Rivka heeft kennelijk een scherpe intuïtie over haar lotsbestemming en de vastbeslotenheid om daar onvoorwaardelijk naar te luisteren en te handelen: ondanks de pogingen van de familie haar nog een tijdje te houden zegt ze op de vraag of ze onmiddellijk mee wil gaan: ‘Ja, ik wil gaan'. Zo werd Rivka de nieuwe aartsmoeder. Isaac ‘bracht haar in de tent van Sara, hij nam haar tot vrouw, hij beminde haar en troostte zich met haar na Sara' (Beresjiet/Genesis 24:67). Dat de vrouw de plaats van de moeder inneemt (zoals Rasji dit ook uitdrukkelijk interpreteert) is misschien voor vele mannen wel herkenbaar, maar misschien psychologisch niet ideaal.

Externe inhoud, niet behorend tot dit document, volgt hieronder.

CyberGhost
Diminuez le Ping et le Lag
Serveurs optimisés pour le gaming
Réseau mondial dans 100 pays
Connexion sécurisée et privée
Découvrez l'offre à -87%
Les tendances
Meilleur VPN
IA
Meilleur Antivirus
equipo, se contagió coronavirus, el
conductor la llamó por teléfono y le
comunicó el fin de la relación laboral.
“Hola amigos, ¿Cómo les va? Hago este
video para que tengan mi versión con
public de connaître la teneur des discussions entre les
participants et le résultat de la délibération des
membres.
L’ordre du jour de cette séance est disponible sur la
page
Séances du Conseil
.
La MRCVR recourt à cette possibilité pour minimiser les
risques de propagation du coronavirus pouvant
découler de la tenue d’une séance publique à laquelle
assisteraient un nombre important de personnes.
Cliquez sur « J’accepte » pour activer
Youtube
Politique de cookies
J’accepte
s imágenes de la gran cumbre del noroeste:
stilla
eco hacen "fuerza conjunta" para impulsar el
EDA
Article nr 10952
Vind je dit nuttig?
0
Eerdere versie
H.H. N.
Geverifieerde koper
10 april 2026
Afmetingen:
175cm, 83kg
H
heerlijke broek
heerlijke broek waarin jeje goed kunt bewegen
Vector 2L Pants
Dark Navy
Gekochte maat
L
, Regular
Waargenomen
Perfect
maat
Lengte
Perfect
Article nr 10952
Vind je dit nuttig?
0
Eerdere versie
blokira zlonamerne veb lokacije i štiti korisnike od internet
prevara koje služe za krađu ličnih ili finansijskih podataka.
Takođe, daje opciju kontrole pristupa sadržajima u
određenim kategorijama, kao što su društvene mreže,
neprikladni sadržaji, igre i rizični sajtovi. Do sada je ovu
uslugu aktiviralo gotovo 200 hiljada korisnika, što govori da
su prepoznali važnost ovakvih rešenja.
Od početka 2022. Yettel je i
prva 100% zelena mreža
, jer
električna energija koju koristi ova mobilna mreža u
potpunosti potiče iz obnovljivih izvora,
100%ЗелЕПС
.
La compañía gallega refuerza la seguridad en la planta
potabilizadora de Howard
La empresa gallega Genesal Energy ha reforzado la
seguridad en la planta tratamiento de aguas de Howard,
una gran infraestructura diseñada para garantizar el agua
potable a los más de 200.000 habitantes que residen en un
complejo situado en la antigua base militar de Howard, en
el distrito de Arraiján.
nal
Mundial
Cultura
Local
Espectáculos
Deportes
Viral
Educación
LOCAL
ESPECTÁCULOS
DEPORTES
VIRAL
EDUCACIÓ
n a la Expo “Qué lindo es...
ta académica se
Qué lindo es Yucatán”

Hiermee bereikt dit verhaal een happy end. Idyllische momenten bij een put, daar zijn er in de Tora meer van. Tenslotte is de put een archetypische ontmoetingsplaats in de samenleving van herders en kleine landbouwers. Denk aan Jacob, die een generatie later zijn grote liefde Rachel ontmoet bij een waterput ver van huis, ook in Charan, misschien wel dezelfde als waar Rivka haar vee drenkte. Ook Mozes ontmoette Zippora bij een waterput in de streek van Midjan. Waar het water vloeit zijn de condities voor geluk aanwezig. 3
Noten
1. Meer commentaren op Chajee Sara in mijn boek REIZEN DOOR DE TORA, deel 1.
2. Rasji ad loc
3. Ik moet ook denken aan de ontmoeting van Jezus en de Samaritaanse vrouw bij de waterput – de Jakobsbron -, Joh. 4:5, waarin opvalt hoe Jezus over twee taboes heenstapt: hij spreekt met een Samaritaanse, waar ‘Joden niet mee omgaan' en hij spreekt met een vrouw, waarover de discipelen hun verbazing uitspreken.